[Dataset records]
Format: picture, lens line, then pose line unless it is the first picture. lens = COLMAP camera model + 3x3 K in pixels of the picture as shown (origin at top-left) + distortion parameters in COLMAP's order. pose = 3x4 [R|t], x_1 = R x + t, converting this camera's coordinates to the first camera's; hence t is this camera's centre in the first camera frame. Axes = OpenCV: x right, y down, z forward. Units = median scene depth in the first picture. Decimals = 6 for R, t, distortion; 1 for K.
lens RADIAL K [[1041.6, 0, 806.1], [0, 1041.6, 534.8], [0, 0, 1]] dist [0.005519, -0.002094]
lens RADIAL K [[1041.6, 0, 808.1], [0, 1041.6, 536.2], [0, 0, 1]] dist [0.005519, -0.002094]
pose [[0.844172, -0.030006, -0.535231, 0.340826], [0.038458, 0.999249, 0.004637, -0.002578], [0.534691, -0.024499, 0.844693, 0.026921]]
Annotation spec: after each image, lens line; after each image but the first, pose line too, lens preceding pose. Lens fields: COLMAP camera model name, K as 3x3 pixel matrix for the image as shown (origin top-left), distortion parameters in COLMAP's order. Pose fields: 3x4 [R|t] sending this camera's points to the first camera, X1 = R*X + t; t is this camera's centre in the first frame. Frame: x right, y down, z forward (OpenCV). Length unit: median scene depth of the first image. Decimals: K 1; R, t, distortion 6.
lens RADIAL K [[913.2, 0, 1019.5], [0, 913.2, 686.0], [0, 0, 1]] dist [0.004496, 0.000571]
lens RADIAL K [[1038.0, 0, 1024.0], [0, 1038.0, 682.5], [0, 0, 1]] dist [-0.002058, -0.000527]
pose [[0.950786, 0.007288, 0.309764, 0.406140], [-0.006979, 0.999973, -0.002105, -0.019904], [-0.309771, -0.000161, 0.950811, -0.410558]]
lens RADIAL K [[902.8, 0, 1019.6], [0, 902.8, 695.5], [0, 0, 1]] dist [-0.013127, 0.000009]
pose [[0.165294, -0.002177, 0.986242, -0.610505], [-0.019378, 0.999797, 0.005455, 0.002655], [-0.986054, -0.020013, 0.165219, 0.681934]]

■ **Your goal**
Copy out every line of the items above verbatim, changing no character.

■ **Answer to this problem**
Format: picture, lens line, then pose line unless it is the first picture. lens = COLMAP camera model + 3x3 K in pixels of the picture as shown (origin at top-left) + distortion parameters in COLMAP's order. pose = 3x4 [R|t], x_1 = R x + t, converting this camera's coordinates to the first camera's; hence t is this camera's centre in the first camera frame. Axes = OpenCV: x right, y down, z forward. Units = median scene depth in the first picture. Decimals = 6 for R, t, distortion; 1 for K.
lens RADIAL K [[1041.6, 0, 806.1], [0, 1041.6, 534.8], [0, 0, 1]] dist [0.005519, -0.002094]
lens RADIAL K [[1041.6, 0, 808.1], [0, 1041.6, 536.2], [0, 0, 1]] dist [0.005519, -0.002094]
pose [[0.844172, -0.030006, -0.535231, 0.340826], [0.038458, 0.999249, 0.004637, -0.002578], [0.534691, -0.024499, 0.844693, 0.026921]]
Annotation spec: after each image, lens line; after each image but the first, pose line too, lens preceding pose. Lens fields: COLMAP camera model name, K as 3x3 pixel matrix for the image as shown (origin top-left), distortion parameters in COLMAP's order. Pose fields: 3x4 [R|t] sending this camera's points to the first camera, X1 = R*X + t; t is this camera's centre in the first frame. Frame: x right, y down, z forward (OpenCV). Length unit: median scene depth of the first image. Decimals: K 1; R, t, distortion 6.
lens RADIAL K [[913.2, 0, 1019.5], [0, 913.2, 686.0], [0, 0, 1]] dist [0.004496, 0.000571]
lens RADIAL K [[1038.0, 0, 1024.0], [0, 1038.0, 682.5], [0, 0, 1]] dist [-0.002058, -0.000527]
pose [[0.950786, 0.007288, 0.309764, 0.406140], [-0.006979, 0.999973, -0.002105, -0.019904], [-0.309771, -0.000161, 0.950811, -0.410558]]
lens RADIAL K [[902.8, 0, 1019.6], [0, 902.8, 695.5], [0, 0, 1]] dist [-0.013127, 0.000009]
pose [[0.165294, -0.002177, 0.986242, -0.610505], [-0.019378, 0.999797, 0.005455, 0.002655], [-0.986054, -0.020013, 0.165219, 0.681934]]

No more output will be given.